In general, multicollinearity can lead to wider confidence intervals that produce less reliable probabilities in terms of the effect of independent variables in a model. That is, the statistical inferences from a model with multicollinearity may not be dependable.

Key takeaways:

* Multicollinearity is a statistical concept where independent variables in a model are correlated.
* Multicollinearity among independent variables will result in less reliable statistical inferences.
* It is better to use independent variables that are not correlated or repetitive when building multiple regression models that use two or more variables.

This is why you would want to remove highly correlated features. 

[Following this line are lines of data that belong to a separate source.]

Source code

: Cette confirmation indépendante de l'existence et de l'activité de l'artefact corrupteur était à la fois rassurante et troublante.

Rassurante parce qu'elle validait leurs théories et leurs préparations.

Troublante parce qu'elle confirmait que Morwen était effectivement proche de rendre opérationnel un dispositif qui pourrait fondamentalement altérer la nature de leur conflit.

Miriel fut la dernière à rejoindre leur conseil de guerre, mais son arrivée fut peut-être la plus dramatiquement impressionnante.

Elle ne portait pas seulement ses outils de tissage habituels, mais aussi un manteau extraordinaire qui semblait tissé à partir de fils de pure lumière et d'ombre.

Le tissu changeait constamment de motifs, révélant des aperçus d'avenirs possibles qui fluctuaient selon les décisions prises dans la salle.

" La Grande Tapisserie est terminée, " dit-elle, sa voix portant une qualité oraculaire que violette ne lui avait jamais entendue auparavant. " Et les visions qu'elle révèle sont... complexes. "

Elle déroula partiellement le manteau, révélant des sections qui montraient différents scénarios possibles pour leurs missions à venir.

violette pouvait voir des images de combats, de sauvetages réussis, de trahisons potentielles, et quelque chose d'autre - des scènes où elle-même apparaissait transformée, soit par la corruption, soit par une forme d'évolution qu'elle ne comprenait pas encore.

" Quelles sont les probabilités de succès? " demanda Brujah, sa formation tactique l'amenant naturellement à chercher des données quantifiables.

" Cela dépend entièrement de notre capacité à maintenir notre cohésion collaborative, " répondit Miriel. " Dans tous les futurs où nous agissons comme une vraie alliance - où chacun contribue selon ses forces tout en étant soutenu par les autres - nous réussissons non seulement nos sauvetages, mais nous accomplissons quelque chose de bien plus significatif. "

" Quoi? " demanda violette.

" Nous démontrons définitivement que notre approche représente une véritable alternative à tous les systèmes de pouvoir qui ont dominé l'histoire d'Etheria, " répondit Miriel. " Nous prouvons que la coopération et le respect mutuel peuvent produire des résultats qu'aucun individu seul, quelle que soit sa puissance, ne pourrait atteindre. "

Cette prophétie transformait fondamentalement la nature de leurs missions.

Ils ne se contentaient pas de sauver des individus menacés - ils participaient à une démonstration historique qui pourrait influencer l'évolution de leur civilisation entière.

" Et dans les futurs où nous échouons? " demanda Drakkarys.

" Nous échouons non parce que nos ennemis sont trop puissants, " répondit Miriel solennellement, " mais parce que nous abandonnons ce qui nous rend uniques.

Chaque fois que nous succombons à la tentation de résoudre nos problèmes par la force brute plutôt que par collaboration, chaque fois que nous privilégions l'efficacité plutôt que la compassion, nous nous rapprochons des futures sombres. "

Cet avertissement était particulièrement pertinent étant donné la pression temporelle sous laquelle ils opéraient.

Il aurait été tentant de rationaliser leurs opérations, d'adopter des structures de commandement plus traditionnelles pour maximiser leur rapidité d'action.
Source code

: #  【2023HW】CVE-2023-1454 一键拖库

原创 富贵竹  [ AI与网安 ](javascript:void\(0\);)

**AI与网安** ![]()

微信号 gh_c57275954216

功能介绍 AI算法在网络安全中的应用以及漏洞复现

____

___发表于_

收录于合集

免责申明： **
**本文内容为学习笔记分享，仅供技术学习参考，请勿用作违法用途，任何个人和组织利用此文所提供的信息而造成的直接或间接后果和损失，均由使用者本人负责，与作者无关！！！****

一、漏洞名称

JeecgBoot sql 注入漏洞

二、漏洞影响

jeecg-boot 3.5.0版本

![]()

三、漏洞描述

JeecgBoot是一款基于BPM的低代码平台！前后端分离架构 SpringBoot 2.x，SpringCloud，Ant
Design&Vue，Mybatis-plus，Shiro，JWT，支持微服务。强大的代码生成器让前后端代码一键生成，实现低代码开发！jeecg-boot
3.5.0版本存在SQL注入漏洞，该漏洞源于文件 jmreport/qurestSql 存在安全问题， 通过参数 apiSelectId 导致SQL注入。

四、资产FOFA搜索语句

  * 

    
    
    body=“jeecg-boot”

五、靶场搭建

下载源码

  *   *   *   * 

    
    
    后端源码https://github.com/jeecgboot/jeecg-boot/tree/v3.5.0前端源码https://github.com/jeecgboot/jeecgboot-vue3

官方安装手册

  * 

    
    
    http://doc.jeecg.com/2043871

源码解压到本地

### Getting started with the high correlation removal
We already have our test data loaded in, and we will use the dataset from the previous example in this example. 

```{r mult_co_fit}
#Fit a model on the results and define a confidence cut off limit
mc_term_fit <- FeatureTerminatoR::mutlicol_terminator(df, x_cols=1:4,
                                   y_cols="Species",
                                   alter_df=TRUE,
                                   cor_sig = 0.90)

```
### Visualising the outputs

Exploring the outputs:
```{r visualise, fig.width=8, fig.height=6}
# Visualise the quantile distributions of where the correlations lie
mc_term_fit$corr_quant_chart

```

This shows that our cut off range starts at about the 85th percentile of the correlation distributions, at the top end. This would also work for strong negative associations. Here, we could probably be a little more strict in our 90% limit, but we will keep it at this for now, as we do not want to purge all the features. 

### Viewing the raw correlation and covariance matrices
This has been built into the tool for ease:
```{r correlation_matrix}
# View the correlation matrix
mc_term_fit$corr_matrix
# View the covariance matrix
mc_term_fit$cov_matrix
# View the quantile range
mc_term_fit$corr_quantile #This excludes the diagonal correlations, as this would inflate the quantile distribution
```
There is some strong correlations between petal length and petal width, so these will be clipped by our choice of cut-off. 

### Viewing the reduced data
To get the outputs from the feature selection method, we use the following call to obtain the output tibble:

```{r reduced_data_mc}
# Get the removed and reduced data
new_df_post_feature_removal <- mc_term_fit$feature_removed_df
glimpse(new_df_post_feature_removal)
```
Here, the algorithm has removed a value based off the cut-off limit provided. 

## Still to be included

These algorithms will form the first version of the package, but still to be developed are:

* Simulated Annealing methods - this is a probabilistic technique for approximating the global optimum of a given function. The name of the algorithm comes from annealing in metallurgy, a technique involving heating and controlled cooling of a material to increase the size of its crystals and reduce their defects.
* Lasso Regression - a regularisation method that allows for the intercept to equal zero, meaning the variable is of very little, or no importance to the prediced yhat measure.